6. Addressing Operational Bottlenecks

  • Objective: Identify and resolve inefficiencies in equipment or processes.
  • Strategies:
    • Conduct regular performance audits to identify bottlenecks in compressors, heat exchangers, or distillation columns.
    • Upgrade or replace outdated equipment with more efficient technologies.
    • Optimize maintenance schedules to minimize downtime and maximize equipment availability.
  • Outcome: Increased plant capacity and reduced operational costs.

Case Study: Optimizing a Gas Processing Plant in the Middle East

A gas processing plant in the Middle East faced challenges with low NGL recovery rates and high energy consumption.
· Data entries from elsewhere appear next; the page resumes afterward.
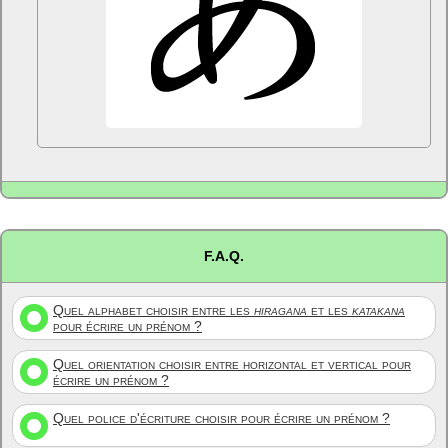
F.A.Q.
Quel alphabet choisir entre les
hiragana
et les
katakana
pour écrire un prénom ?
Quel orientation choisir entre horizontal et vertical pour
écrire un prénom ?
Quel police d'écriture choisir pour écrire un prénom ?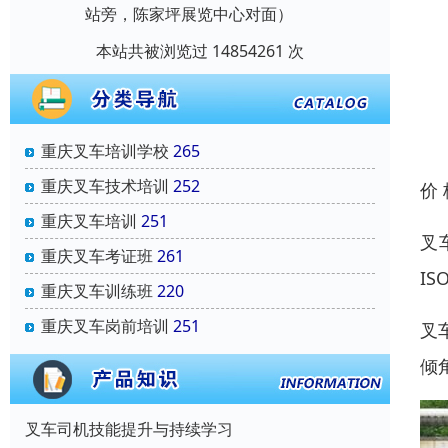
站旁，陈家坪展览中心对面）
本站共被浏览过 14854261 次
重庆叉车培训学校
265
重庆叉车技术培训
252
价
重庆叉车培训
251
叉
重庆叉车考证班
261
I
重庆叉车训练班
220
重庆叉车岗前培训
251
叉
倾
叉车司机技能提升与持续学习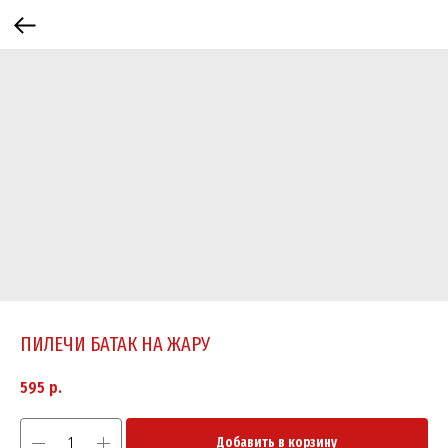
ПИЛЕЧИ БАТАК НА ЖАРУ
595
р.
Добавить в корзину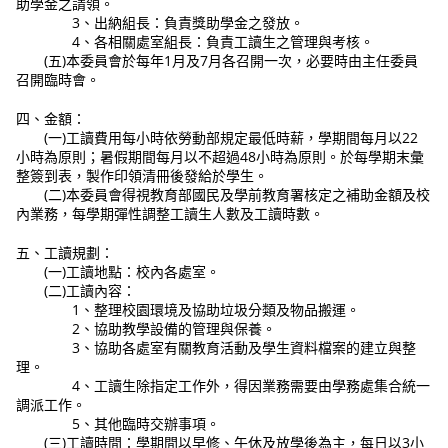
助學金之請領。
3、出納組長：負責獎助學金之發放。
4、各相關處室組長：負責工讀生之管理與考核。
(五)本委員會於每年1月及7月各召開一次，必要時由主任委員
召開臨時會。
四、金額：
(一)工讀費用每小時依勞動部規定最低時薪，學期間每月以22
小時為原則；暑假期間每月以不超過48小時為原則。於每學期末彙
整簽到表，製作印領清冊後發給於學生。
(二)本委員會得視教育部國民及學前教育署核定之補助金額及校
內業務，每學期彈性調整工讀生人數及工讀時數。
五、工讀規劃：
(一)工讀地點：校內各處室。
(二)工讀內容：
1、整理校園環境及協助垃圾分類及物品搬運。
2、協助教學設備的管理與保養。
3、協助各處室有關教育活動及學生資料檔案的建立與整
理。
4、工讀生除指定工作外，得因業務需要由學務處集合統一
調派工作。
5、其他臨時交辦事項。
(三)工讀時間：學期間以早修、午休及放學後為主，每日以3小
The following optimization strategies were implemented:

  1. Process Simulation: A detailed simulation model was developed to identify inefficiencies in the cryogenic turboexpander plant.
  2. Heat Integration: The heat exchanger network was optimized using pinch analysis, reducing refrigeration loads by 15%.
  3. Advanced Control: An APC system was installed to optimize column pressures and temperatures, improving NGL recovery by 5%.
  4. Energy Efficiency: Compressors were retrofitted with VFDs, reducing energy consumption by 10%.

Results:

  • 20% increase in NGL recovery.
  • 15% reduction in energy consumption.
  • Payback period of less than 2 years.

Environmental and Economic Benefits

  1. Reduced Emissions: Energy efficiency improvements and waste heat recovery systems lower greenhouse gas emissions.
  2. Cost Savings: Optimized processes reduce energy consumption, maintenance costs, and downtime.
  3. Increased Revenue: Higher NGL recovery rates and improved product quality generate additional revenue.
  4. Regulatory Compliance: Advanced technologies and optimized processes help plants meet stringent environmental regulations.

Conclusion

Process optimization is a powerful tool for enhancing the performance and profitability of gas processing plants. By leveraging advanced simulation tools, energy efficiency improvements, and advanced process control systems, operators can overcome challenges, reduce costs, and maximize product recovery. As the industry continues to evolve, process optimization will remain a critical focus area for achieving operational excellence and sustainability.